Bananas

April 25, 20135 min read

going bananas

daya dissanayake

As I listened to the presentation by Prof. T. R. Premathilake on 'Sri Lanka's Earliest Bananas? Evidence from FaHien Cave', my thoughts wondered about the earliest hominids, agriculture and domestication. Did man domesticate plants and animals, or did plants force human beings to be domesticated where the food crops thrived, because plants would not grow where man wanted them?

Anthropologists, archaeologists, paleoenvironmentalists may not agree, but it would be interesting speculation, if man was domesticated by plants. Then we could look at human cultural evolution in a different way. Then it is nature which is controlling and manipulating man's destiny and his evolution. Then it would always be futile for man to try to meddle with and try to destroy the natural environment. If the paleoenvironmentalists could look at their findings with a more open mind, instead of going bananas with their present anthropocentric mindset, we could understand our life better.

Coming back to real bananas, Prof. Premathilake told us that man had been using wild bananas for the past 40,000 years, in Sri Lanka, based on the evidence found at the FaHien caves. We could only speculate they were species of banana. Was it used as a food item, and if so was it the ripe fruit, or was it the pith or the tuber that was eaten? Banana could have been a staple food in our part of the world too, like it is today in some parts of Africa.

As a food crop it would have been of real importance to early humans, and their ancestors too, if it had been a food source available throughout the year, and if planting and harvesting was not a chore like with cereals, where man had to breakup the topsoil, plant or scatter the seed, wait for the ripening, harvest the seed, and do it all over again during the next season. Anyway because it would grow on its own, man would have used and consumed banana long before he felt a need to cultivate it, which could mean that domestication could have happened very much later than speculated. It could have been the same with the coconut, which spread around the world on its own, often without the aid of man.

Was the banana leaf and the pseudo-stem used for decorative purposes or did they use the leaves to sleep on, like Prof. Premathilake speculated. May be the leaves and peeled stem were used for wrapping other food items, or as plates.

There could have been other uses. The stems could be tied together to float or row across waterways. Because the stems, once the outer dead layers were peeled off, would have appeared so pure white in colour and so soft, man could have used it for decorative work. Perhaps in the worship of whatever powers they believed in, during the stages of proto-religions, if we could use the term religion for the faith the ancients had on their environmental forces.
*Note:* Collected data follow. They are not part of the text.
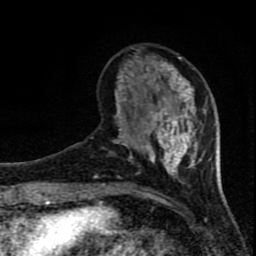
Breast MRI (dynamic contrast-enhanced), one axial slice. Slice 24 of 80 in the series (ordered by position). Cropped to one breast. Dynamic contrast-enhanced series, time point 2 of 8 at this slice position (early post-contrast). 1.5 T. TE 4.2 ms, TR 7 ms. 2 mm slice thickness. 256 × 256 image matrix, field of view 150 × 150 mm. Female patient.
Structures marked on this image (semi-automatically segmented with operator editing):
- enhancing-tissue mask used for the functional tumour volume (all voxels passing the contrast-enhancement thresholds inside the analysis volume; usually the tumour): bounding box [x1, y1, x2, y2] px = [96, 56, 206, 184]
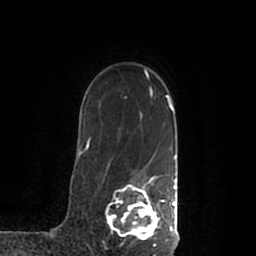
Breast MRI (dynamic contrast-enhanced), one axial slice; slice 151 of 200 in the series (ordered by position); cropped to one breast; dynamic contrast-enhanced series, time point 2 of 7 at this slice position (early post-contrast); 1.5 T; TE 2.2 ms, TR 4.6 ms; 0.8 mm slice thickness; 256 × 256 image matrix, field of view 160 × 160 mm. Female patient.
Structures marked on this image (semi-automatically segmented with operator editing):
- enhancing-tissue mask used for the functional tumour volume (all voxels passing the contrast-enhancement thresholds inside the analysis volume; usually the tumour): bounding box <106,176,178,241> (left, top, right, bottom; pixels)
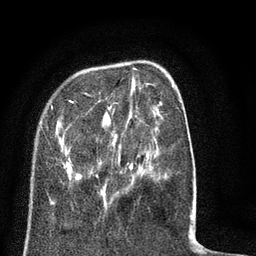
Breast MRI (dynamic contrast-enhanced), one axial slice; cropped to one breast; dynamic contrast-enhanced series, time point 2 of 8 at this slice position (early post-contrast); 3 T; TE 2.1 ms, TR 5 ms; 2 mm slice thickness; 256 × 256 image matrix, field of view 160 × 160 mm. Female patient.
Structures marked on this image (semi-automatic segmentation, software-assisted and operator-edited):
- enhancing-tissue mask used for the functional tumour volume (all voxels passing the contrast-enhancement thresholds inside the analysis volume; usually the tumour): bounding box <40,68,193,218> (left, top, right, bottom; pixels)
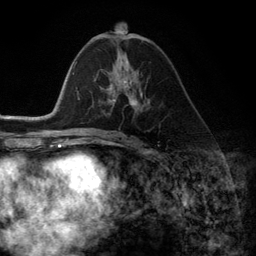
Breast MRI (dynamic contrast-enhanced), one axial slice; position 63 of 134 along the scan axis; cropped to one breast; dynamic contrast-enhanced series, time point 2 of 6 at this slice position (early post-contrast); 3 T; TE 2.8 ms, TR 7.3 ms; 256 × 256 image matrix, field of view 180 × 180 mm. Female patient.
Structures marked on this image (semi-automatically segmented with operator editing):
- enhancing-tissue mask used for the functional tumour volume (all voxels passing the contrast-enhancement thresholds inside the analysis volume; usually the tumour): bounding box (x1, y1, x2, y2) in pixels: (101, 72, 143, 110)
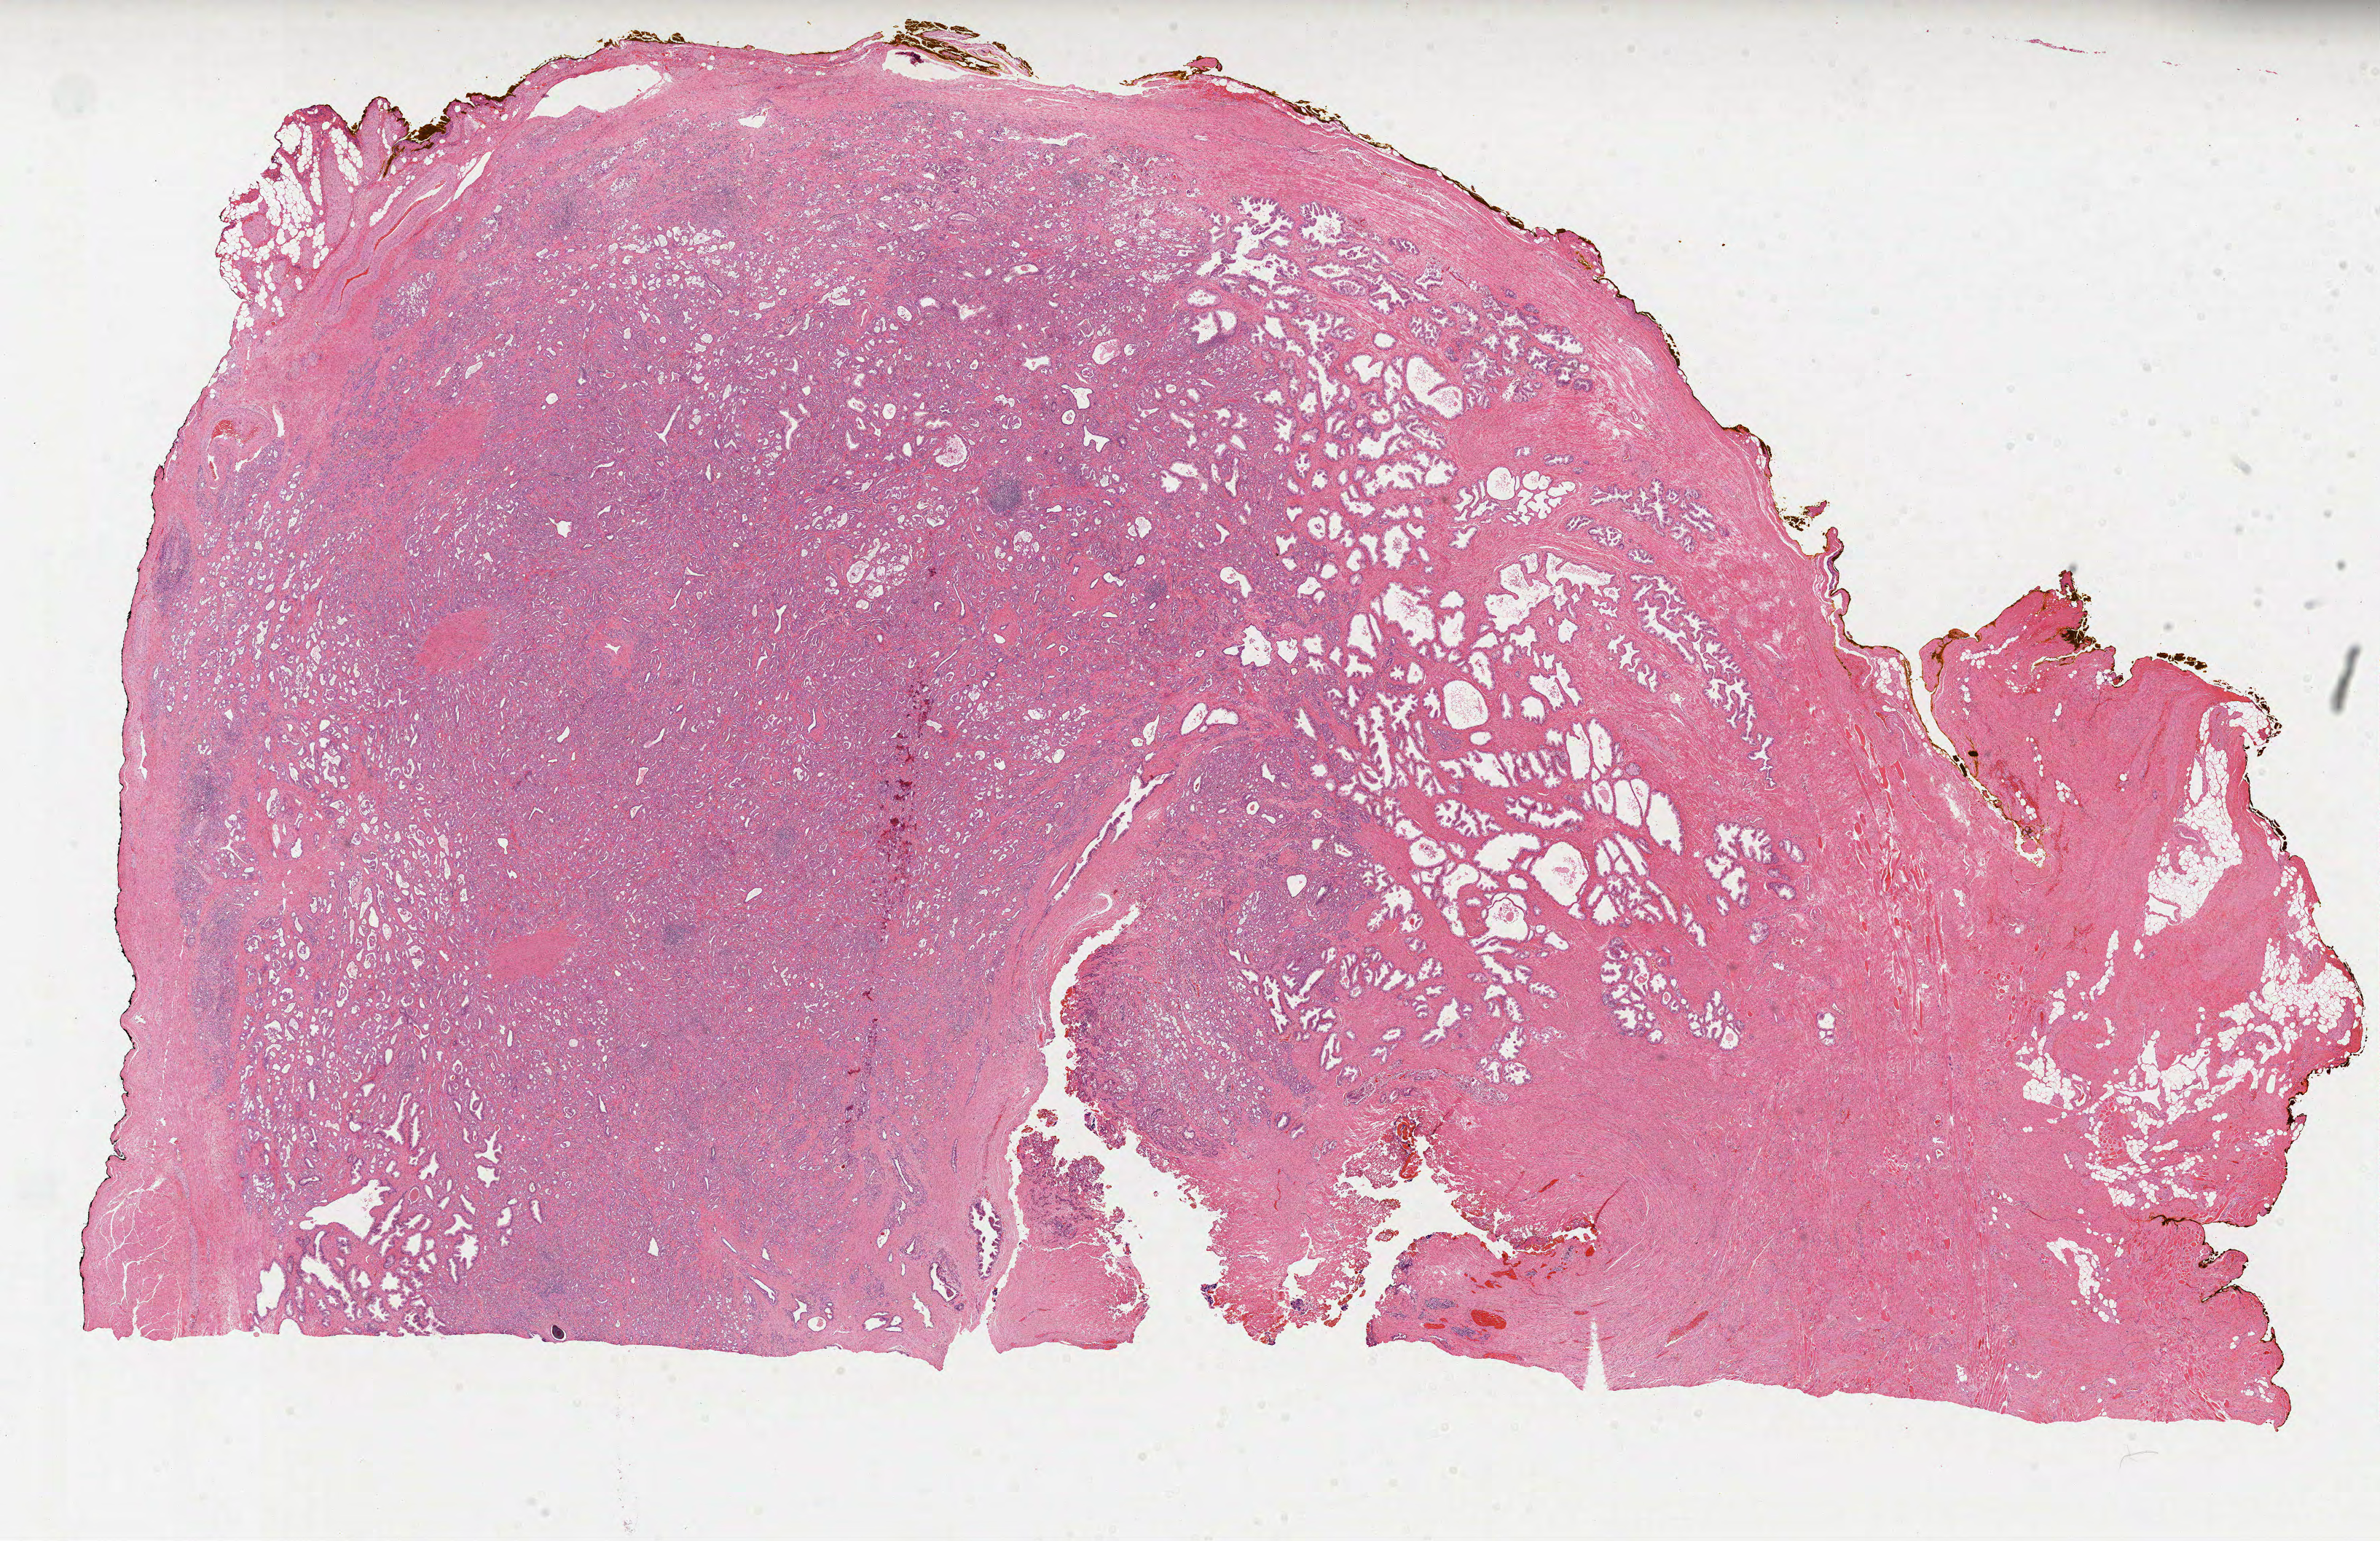
Whole-slide histology image, H&E — low-resolution overview of the scanned area, about 26.3 x 17.1 mm (acquisition: 40x scan); formalin-fixed paraffin-embedded (FFPE) diagnostic section; primary tumour sample from the prostate. Male, age 53 years at initial diagnosis. Gleason score: 7 (3+4).
Laterality: bilateral. Lymph nodes positive (case pathology): 0 of 14 examined. Histologic diagnosis: Acinar cell carcinoma (prostate gland).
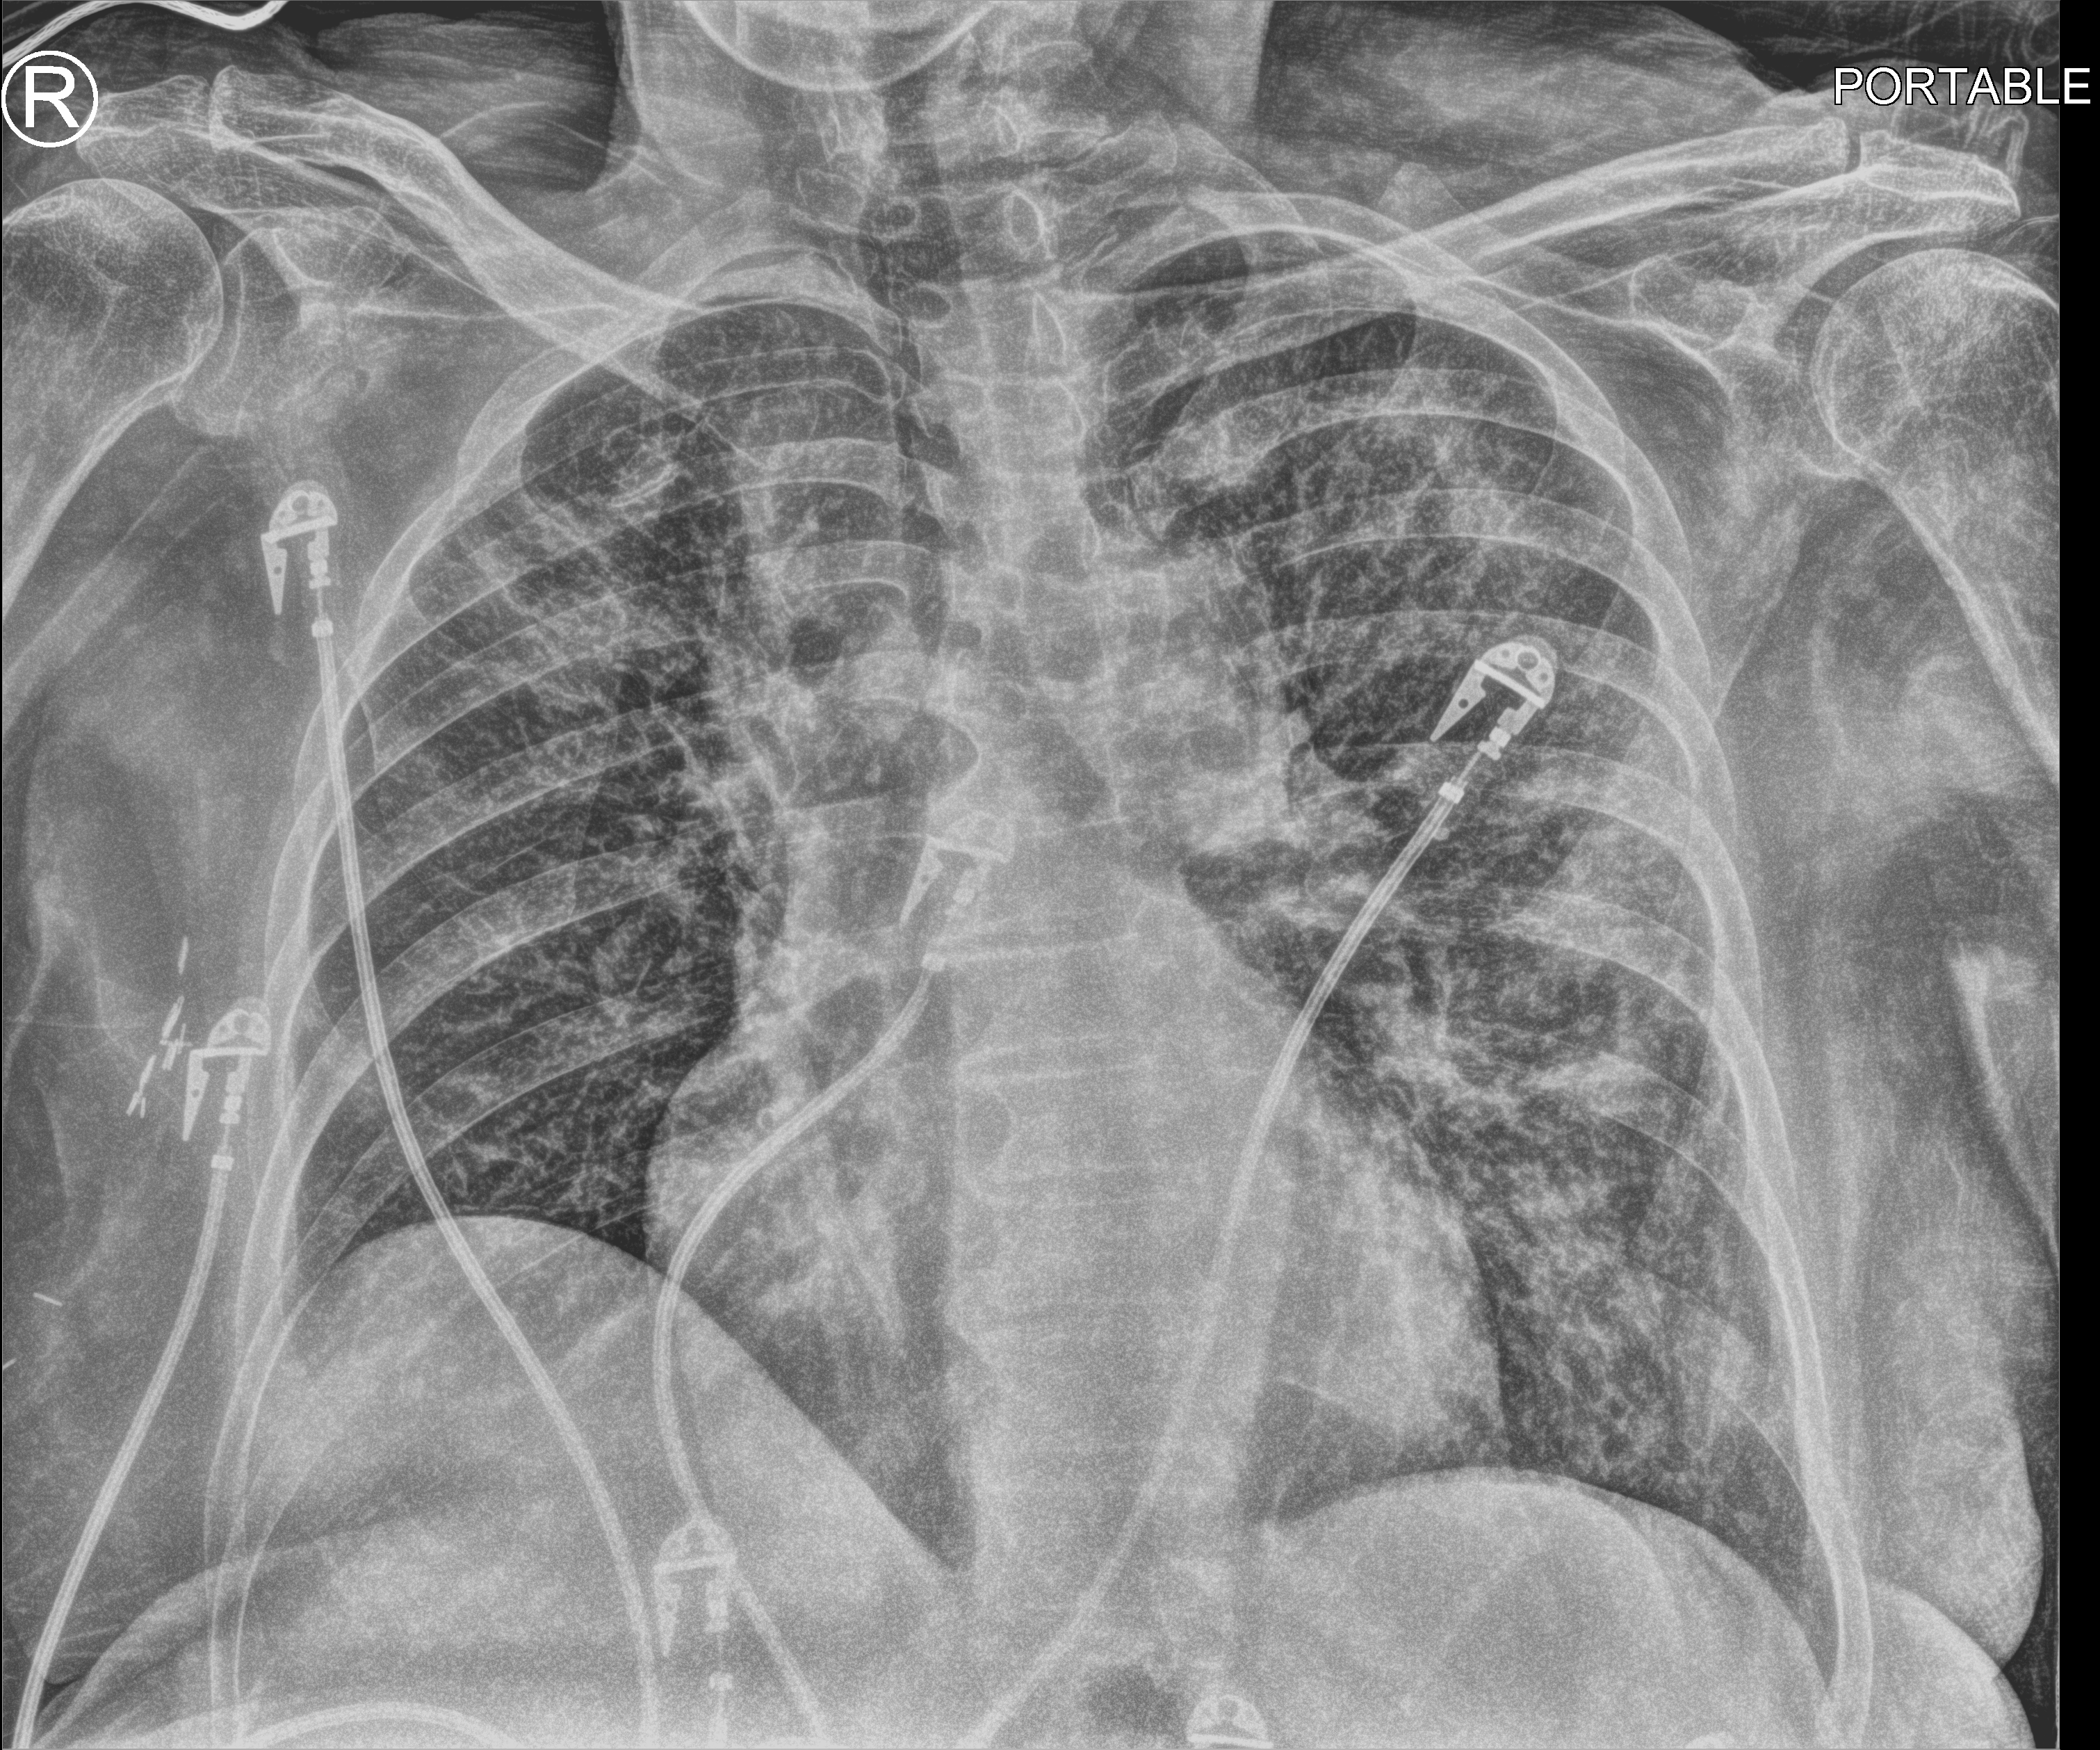
Bedside chest radiograph (computed radiography), anteroposterior (AP) projection. Female patient hospitalised with COVID-19, age 60–74 years.
Hospital-stay facts (about this admission, not read from this image; timing relative to this image not recorded): mechanically ventilated during this hospital stay: no.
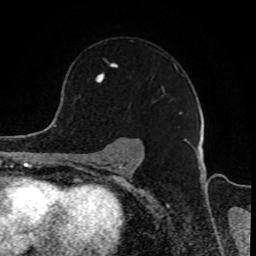
Breast MRI, one axial slice. Slice 61 of 80 in the series (ordered by position). Cropped to one breast. Dynamic contrast-enhanced series, time point 2 of 8 at this slice position (early post-contrast). 1.5 T. TE 4.2 ms, TR 7 ms. 2 mm slice thickness. 256 × 256 image matrix. Female patient.
Annotated regions visible in this slice (semi-automatic segmentation, software-assisted and operator-edited):
- enhancing-tissue mask used for the functional tumour volume (all voxels passing the contrast-enhancement thresholds inside the analysis volume; usually the tumour): bounding box [x1, y1, x2, y2] px = [96, 60, 183, 115]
From the Vedic India, we too had inherited the use of banana trees heavy with fruit for decoration during festivals. Or was it from pre-vedic times, since banana phytoliths had been found at Kot Diji during the Indus civilization.

Prof. Premathilake used the term banana throughout his presentation. As we have bananas and bananas, we also have plantains. The Food and Agricultural Organization itself is confused using the outdated nomenclature Musa paradisiaca for plantains and Musa cavendishi for banana.

At the end of the presentation a question that was raised was about the names for banana, in different countries, and where the name used in Lanka had come from. Languages had developed long after man began to use banana, and the origin of the names would not have any relevance to the origin and spread of the plant. Like the speculations of the spread of the plant itself, some of the Lankan names for banana could have originated independently in our country. In a world where everything under the sun and even beyond are subjects for research, this presentation opens up many more topics, like the origin of the names, the origin of real indigenous domestication, the various uses for which the banana plant was used and the future of the banana, with the looming curse of human interference in genetical modifications.

It is also time we got out of the mindset that every thing we have in our country have been borrowed from other countries. Often scientists come to a conclusion and then try to find evidence to prove it. Could it have happened about the banana too? What I gathered at this presentation was that people who lived in Lanka 40,000 years ago had used or consumed banana and had continued to use it. However the line drawn between the wild varieties and the domesticated varieties appeared very vague and artificial. Could that line have been drawn for the express purpose of proving a point that the banana plant was taken by human beings from the East Asian islands, first to Lanka, then to the Indus valley and then to Africa? Another question would be about the East Asian islanders who came to this country with the banana plants. Did they settle down in this country and could we trace their descendants?

If we can accept that coconut was not introduced by man to other countries, that they had been carried from one country to another by the sea, perhaps that is how banana too could have spread. If banana had been brought to Lanka from the East Asian islands, then man would have conquered the sea 6000 years ago. Man also would have introduced other plants to Lanka and then from Lanka to the Indus Valley, along with the banana.

Thinking about domestication, perhaps man was domesticated by woman, another topic for another day.